» Source text
>>>>
Did you hear this one about Hermes?

So, in addition to it being my birthday, it’s also Hermes’ birthday, the fourth day of the lunar month, on which I celebrate his monthly festival, or Hermaia.  Unlike other people on the interwebs who do some sort of regular monthly practice to some god or other for the masses, I haven’t really done this yet, even though I probably ought.  Last month I did free divination readings from sunup until sundown, and that went by pretty well actually (forty divinations in a day without getting tired or a headache is no fluke).  So, today, I asked Hermes what he’d like me to do; being the changeable mercurial thing he is, he’d rather decide each Hermaia what he’d like especially done above and beyond the normal incense, wine, barley, and prayer offerings.  Today, he asked me to write a new story about him, and gave me this single prompt to start it: “what did I do after I gave the herb moly to Odysseus?”

For those who aren’t aware, the Greek soldier Odysseus left his western Greek island of Ithaca for the Trojan War, but afterward (due to him fucking things up for Poseidon), ended up losing all his Ithacan comrades and got lost for another ten years after that decade-long war.  At one point, in book X of the Odyssey, he recounts his story of his travels, including a part where his shipmates are all turned to pigs by the witch Circe due to her charms with magic and herbs.  Hermes comes out of the woods on the island, bearing the herb moly, which he gives to Odysseus to keep him safe from her magic.  After telling Odysseus how things will go down (lady’ll try to enchant you, it won’t work, she’ll wanna bang you, do it, GTFO), Hermes speeds back off to Olympos.  And then…

(Muses help me with silver words and smooth speech, my readers forgive my shitty impromptu story, and Hermes accept this drivel as an offering to him on his Hermaia)
<<<<
» Material provided
>>>>
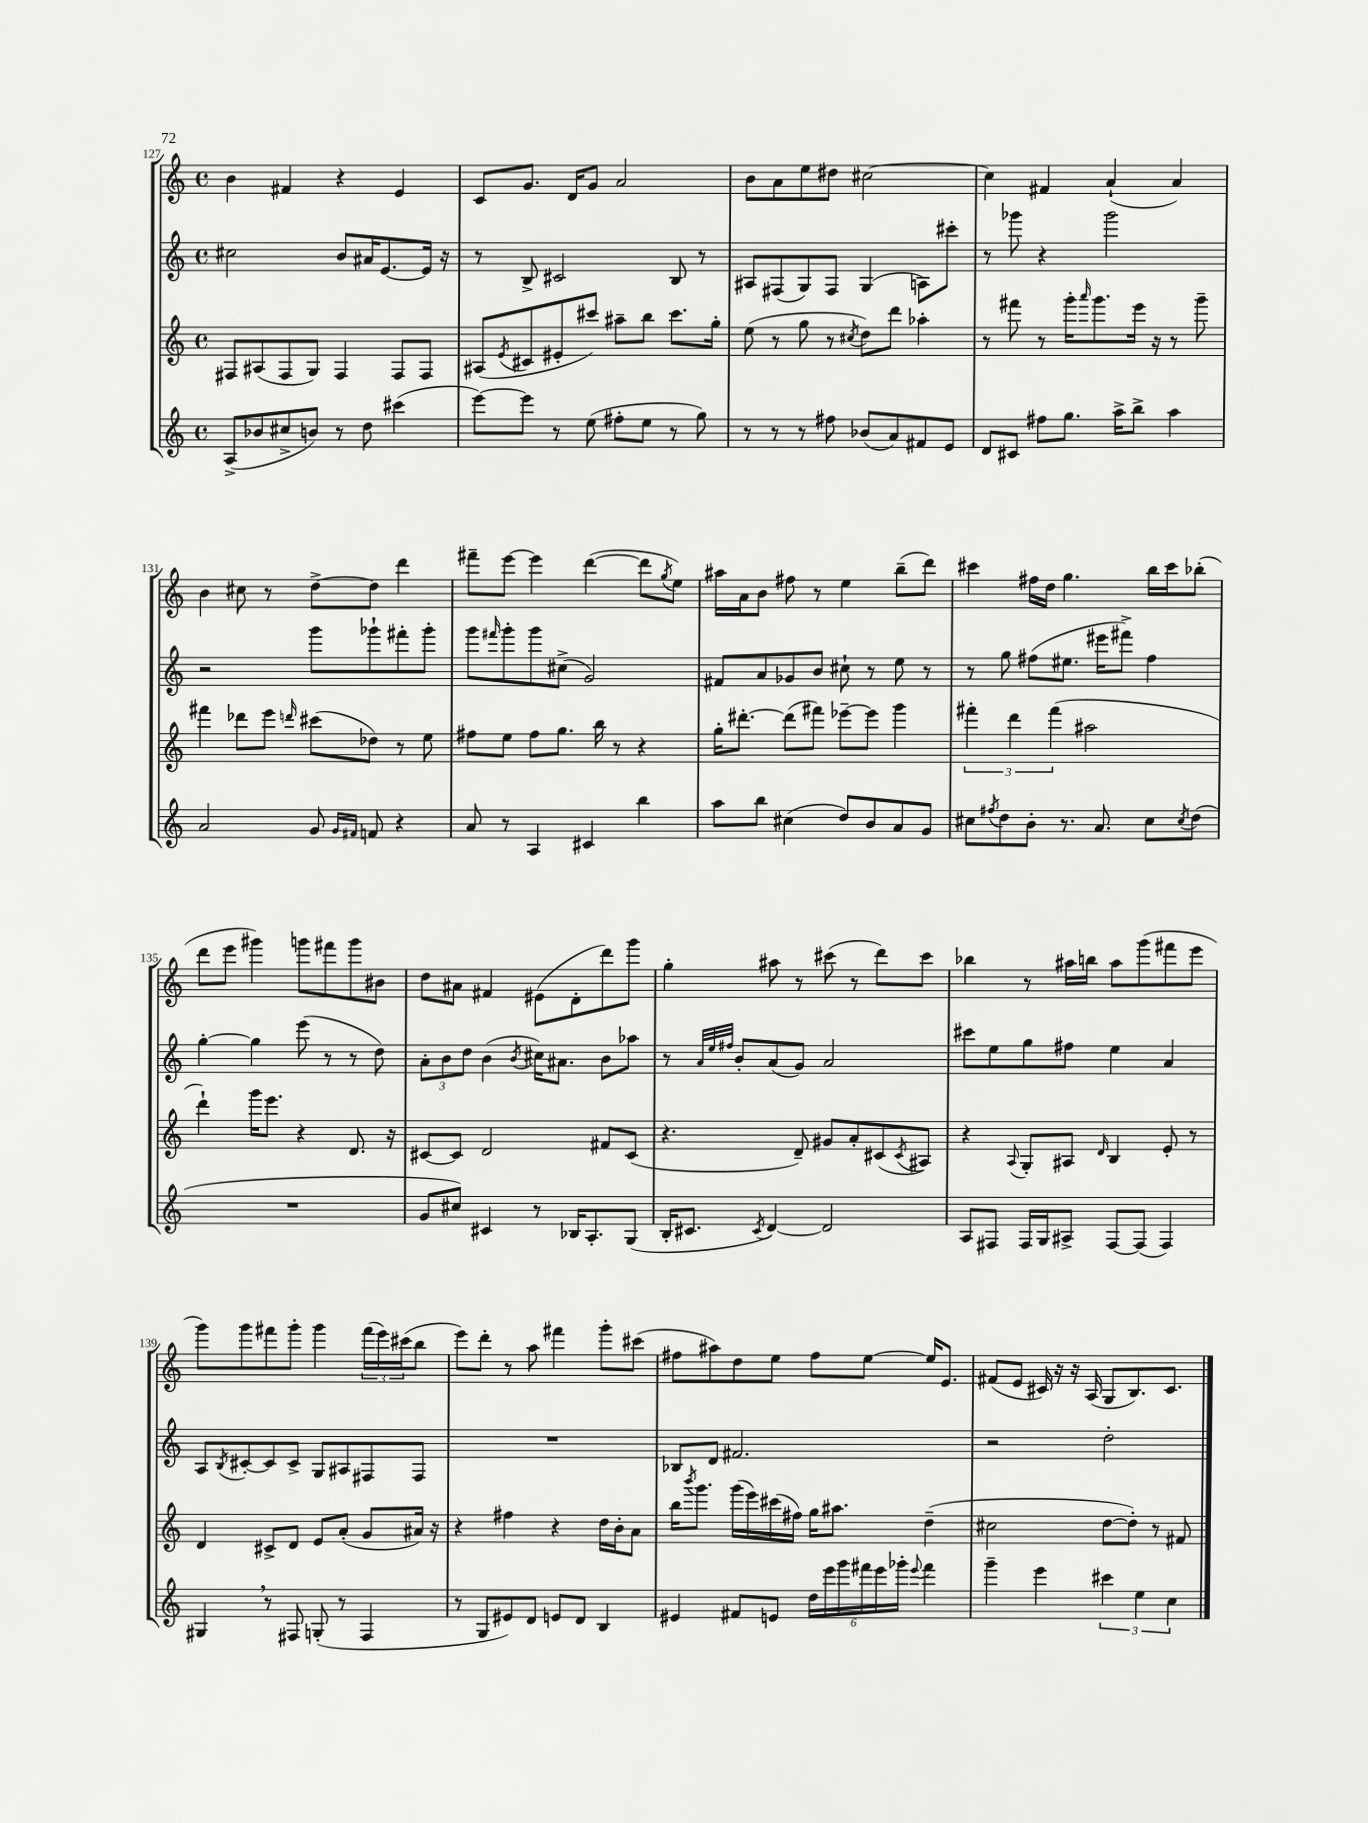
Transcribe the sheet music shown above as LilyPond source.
<<<<
» Stated task
Please resume the post about Hermes after its final sentence, the parenthetical plea to the Muses, and continue from there.

» In response
Hermes arrived back at Olympos’ step, flying fast on his golden sandals, his usual mischievous smirk on his face.  As he wiped off his mortal disguise he used for Odysseus as he would dust from the road, Hermes regained his godly composure and stepped back into Zeus’ kingdom.  His major errand for today was done, sent by Athena with their father’s approval.  Athena, always the worry-wart, had had her eye on Odysseus for years now, and tried to offer the man any help she could.  And help she did, repeatedly; from strategizing on the campus to feigning insanity, Athena nearly rivaled Hermes in his bag of tricks, though she was more a stickler for “fate” and “righteousness” than he ever could stand.  This time, after getting her usual daily update from her own messengers and intel, even the residents on the far side of Olympos could feel her throwing her shield and helmet on her marble floors in frustration.  She shrieked for, you guessed it, her half-brother Hermes and told him what to do, but not before complaining to Zeus about one of Apollo’s own children, Circe.  No matter; Zeus knew what was going on long before word got to Athena, and gave his thunderous nod along with a shrug and waved Hermes off on towards Aiaia, Circe’s exile island.  The task was short: stop Odysseus from making any hasty moves and give him what he needs to keep himself safe.  Done, and Hermes guessed that by this time Odysseus was already in Circe’s bed.  “Lucky guy,” he thought, “I wouldn’t mind eating off her table anytime.”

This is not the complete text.